### The problem
Which lines below hold the word "Cervix"? Copy all of them.

===== Record set =====

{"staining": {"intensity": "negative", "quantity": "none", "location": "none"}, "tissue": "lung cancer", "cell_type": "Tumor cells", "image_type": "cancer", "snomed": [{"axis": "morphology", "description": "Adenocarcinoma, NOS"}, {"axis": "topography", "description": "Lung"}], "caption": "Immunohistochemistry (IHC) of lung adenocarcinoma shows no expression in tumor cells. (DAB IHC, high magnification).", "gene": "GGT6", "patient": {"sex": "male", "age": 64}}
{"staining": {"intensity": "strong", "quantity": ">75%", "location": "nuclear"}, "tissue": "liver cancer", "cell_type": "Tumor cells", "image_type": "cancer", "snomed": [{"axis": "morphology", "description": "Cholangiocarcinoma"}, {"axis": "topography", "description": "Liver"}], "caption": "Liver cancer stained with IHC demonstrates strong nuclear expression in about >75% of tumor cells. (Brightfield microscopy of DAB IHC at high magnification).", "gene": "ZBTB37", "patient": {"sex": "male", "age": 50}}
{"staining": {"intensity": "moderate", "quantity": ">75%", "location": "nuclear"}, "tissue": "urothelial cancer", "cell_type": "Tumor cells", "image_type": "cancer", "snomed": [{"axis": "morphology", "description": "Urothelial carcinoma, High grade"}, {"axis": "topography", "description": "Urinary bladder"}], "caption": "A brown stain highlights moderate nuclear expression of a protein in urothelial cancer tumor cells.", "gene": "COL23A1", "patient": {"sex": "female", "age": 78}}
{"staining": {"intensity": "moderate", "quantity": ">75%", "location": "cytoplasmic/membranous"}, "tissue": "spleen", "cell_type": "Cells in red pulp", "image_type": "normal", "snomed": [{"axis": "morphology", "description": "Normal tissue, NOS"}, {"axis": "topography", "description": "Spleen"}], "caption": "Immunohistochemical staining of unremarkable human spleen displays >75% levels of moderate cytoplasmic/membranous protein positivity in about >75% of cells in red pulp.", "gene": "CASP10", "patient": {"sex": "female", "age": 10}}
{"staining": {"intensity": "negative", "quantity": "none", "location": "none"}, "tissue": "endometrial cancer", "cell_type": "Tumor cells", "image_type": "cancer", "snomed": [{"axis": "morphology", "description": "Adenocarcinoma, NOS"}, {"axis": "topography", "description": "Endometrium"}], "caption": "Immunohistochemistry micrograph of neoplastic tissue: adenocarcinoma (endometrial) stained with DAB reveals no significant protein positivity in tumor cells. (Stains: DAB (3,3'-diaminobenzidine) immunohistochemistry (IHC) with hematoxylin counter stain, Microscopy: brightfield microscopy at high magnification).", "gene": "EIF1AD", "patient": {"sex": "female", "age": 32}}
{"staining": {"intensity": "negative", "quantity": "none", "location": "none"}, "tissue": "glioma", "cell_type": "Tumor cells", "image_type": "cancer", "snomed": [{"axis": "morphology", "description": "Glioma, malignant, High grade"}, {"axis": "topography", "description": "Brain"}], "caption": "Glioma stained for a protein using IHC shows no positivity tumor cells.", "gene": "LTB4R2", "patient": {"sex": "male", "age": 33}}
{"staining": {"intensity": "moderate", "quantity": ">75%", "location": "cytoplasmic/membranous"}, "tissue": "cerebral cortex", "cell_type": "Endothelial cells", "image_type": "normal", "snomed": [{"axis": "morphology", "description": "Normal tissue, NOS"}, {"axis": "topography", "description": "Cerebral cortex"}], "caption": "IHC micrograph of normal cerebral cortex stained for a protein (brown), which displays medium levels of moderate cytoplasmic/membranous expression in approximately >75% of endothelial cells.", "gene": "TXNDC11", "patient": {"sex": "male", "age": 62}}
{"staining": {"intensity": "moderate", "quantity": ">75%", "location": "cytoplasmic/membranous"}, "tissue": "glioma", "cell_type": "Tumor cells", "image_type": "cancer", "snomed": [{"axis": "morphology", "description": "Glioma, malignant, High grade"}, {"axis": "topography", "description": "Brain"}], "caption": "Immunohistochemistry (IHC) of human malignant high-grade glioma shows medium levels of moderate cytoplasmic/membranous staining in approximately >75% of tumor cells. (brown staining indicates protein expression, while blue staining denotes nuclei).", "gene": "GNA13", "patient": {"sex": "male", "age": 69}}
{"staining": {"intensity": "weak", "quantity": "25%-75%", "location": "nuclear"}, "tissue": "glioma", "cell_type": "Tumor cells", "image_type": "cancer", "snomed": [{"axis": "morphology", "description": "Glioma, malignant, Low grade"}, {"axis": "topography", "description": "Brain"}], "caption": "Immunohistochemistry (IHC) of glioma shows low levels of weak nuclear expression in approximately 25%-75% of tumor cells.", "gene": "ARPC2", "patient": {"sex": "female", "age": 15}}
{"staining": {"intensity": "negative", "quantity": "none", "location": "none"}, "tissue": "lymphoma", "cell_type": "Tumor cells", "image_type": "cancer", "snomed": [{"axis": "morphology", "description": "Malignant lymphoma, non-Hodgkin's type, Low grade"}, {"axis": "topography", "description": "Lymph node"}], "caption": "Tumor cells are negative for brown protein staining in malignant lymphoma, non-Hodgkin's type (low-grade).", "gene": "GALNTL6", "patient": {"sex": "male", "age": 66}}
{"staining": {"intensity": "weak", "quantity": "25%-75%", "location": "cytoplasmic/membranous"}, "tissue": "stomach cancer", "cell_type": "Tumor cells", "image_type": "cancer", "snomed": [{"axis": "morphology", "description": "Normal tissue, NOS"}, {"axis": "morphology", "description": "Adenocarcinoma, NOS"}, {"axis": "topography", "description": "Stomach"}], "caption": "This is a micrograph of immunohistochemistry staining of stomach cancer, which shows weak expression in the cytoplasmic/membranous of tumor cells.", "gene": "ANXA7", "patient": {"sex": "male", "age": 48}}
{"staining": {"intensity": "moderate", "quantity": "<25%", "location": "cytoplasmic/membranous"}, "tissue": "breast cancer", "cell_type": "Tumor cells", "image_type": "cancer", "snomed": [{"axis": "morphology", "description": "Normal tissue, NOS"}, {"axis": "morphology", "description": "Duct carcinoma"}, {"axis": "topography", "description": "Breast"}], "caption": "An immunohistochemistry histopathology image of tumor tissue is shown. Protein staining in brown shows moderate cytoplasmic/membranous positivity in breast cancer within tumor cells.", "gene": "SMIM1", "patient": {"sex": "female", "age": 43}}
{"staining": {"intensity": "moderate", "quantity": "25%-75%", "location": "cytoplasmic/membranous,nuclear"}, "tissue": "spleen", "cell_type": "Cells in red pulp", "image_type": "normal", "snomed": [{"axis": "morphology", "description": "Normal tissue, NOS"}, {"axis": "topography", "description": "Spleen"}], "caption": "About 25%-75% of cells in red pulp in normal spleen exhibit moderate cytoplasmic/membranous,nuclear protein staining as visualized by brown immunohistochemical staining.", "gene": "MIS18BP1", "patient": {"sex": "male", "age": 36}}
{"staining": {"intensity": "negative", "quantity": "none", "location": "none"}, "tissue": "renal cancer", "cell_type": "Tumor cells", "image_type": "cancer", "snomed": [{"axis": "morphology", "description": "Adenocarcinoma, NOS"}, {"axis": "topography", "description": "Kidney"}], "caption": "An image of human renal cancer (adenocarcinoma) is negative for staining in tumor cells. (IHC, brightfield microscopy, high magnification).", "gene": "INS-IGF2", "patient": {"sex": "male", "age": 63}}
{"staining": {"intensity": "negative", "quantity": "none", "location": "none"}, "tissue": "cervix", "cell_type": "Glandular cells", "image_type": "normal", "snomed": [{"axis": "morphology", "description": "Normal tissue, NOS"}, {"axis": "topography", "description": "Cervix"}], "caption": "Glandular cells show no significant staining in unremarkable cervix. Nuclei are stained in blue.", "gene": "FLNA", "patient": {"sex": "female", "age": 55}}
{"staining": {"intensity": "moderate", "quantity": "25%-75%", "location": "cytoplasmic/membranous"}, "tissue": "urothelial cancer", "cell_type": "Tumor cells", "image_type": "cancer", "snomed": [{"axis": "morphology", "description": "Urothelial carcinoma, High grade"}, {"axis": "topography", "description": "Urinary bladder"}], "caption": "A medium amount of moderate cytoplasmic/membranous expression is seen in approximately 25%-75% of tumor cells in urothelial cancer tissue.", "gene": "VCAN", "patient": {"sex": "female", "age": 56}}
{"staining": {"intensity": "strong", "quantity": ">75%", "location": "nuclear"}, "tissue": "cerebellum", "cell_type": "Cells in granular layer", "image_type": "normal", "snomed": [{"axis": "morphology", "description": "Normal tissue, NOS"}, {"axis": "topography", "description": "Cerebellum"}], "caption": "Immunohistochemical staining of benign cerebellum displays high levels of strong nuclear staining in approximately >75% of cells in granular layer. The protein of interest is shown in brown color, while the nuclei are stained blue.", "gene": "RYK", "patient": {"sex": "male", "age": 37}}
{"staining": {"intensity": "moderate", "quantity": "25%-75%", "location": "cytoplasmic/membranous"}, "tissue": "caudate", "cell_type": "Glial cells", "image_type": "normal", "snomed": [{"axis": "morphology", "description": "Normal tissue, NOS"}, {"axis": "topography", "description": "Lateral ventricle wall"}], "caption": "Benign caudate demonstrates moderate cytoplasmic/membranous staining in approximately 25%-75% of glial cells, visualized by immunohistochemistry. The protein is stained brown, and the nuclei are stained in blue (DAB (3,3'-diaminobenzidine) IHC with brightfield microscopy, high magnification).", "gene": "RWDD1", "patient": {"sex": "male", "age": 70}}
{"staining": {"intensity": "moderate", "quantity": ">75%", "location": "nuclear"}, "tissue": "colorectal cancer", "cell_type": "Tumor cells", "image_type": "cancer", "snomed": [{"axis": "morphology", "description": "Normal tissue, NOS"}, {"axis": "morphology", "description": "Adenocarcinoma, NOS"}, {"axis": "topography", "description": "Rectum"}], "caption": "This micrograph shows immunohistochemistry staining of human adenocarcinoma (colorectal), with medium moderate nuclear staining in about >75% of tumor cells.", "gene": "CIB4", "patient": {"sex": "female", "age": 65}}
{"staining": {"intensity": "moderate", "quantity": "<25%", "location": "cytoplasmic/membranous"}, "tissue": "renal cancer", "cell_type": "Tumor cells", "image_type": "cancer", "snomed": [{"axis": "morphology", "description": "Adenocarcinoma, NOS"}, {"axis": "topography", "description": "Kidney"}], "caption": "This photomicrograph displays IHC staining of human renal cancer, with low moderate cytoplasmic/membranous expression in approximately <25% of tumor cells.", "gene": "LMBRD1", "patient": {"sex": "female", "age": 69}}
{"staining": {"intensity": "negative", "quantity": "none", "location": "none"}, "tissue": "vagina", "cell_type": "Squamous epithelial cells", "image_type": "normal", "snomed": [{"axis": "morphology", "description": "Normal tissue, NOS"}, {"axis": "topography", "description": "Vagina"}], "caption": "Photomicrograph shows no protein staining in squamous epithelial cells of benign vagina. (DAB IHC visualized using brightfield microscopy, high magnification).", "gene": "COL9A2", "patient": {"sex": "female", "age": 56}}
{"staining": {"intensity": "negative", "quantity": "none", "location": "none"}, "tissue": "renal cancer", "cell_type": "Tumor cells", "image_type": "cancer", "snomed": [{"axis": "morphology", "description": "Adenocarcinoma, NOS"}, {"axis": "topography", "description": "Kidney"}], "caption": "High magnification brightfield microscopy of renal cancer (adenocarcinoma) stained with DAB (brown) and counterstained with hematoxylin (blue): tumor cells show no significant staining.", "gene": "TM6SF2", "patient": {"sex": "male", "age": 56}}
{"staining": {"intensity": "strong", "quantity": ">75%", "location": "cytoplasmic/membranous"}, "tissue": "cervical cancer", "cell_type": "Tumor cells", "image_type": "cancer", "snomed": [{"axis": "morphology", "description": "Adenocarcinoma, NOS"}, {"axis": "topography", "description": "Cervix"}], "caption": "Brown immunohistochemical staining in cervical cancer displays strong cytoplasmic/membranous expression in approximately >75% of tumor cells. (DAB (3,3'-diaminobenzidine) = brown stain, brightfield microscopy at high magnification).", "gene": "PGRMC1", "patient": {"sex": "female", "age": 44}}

=====

### Reply to the exercise
{"staining": {"intensity": "negative", "quantity": "none", "location": "none"}, "tissue": "cervix", "cell_type": "Glandular cells", "image_type": "normal", "snomed": [{"axis": "morphology", "description": "Normal tissue, NOS"}, {"axis": "topography", "description": "Cervix"}], "caption": "Glandular cells show no significant staining in unremarkable cervix. Nuclei are stained in blue.", "gene": "FLNA", "patient": {"sex": "female", "age": 55}}
{"staining": {"intensity": "strong", "quantity": ">75%", "location": "cytoplasmic/membranous"}, "tissue": "cervical cancer", "cell_type": "Tumor cells", "image_type": "cancer", "snomed": [{"axis": "morphology", "description": "Adenocarcinoma, NOS"}, {"axis": "topography", "description": "Cervix"}], "caption": "Brown immunohistochemical staining in cervical cancer displays strong cytoplasmic/membranous expression in approximately >75% of tumor cells. (DAB (3,3'-diaminobenzidine) = brown stain, brightfield microscopy at high magnification).", "gene": "PGRMC1", "patient": {"sex": "female", "age": 44}}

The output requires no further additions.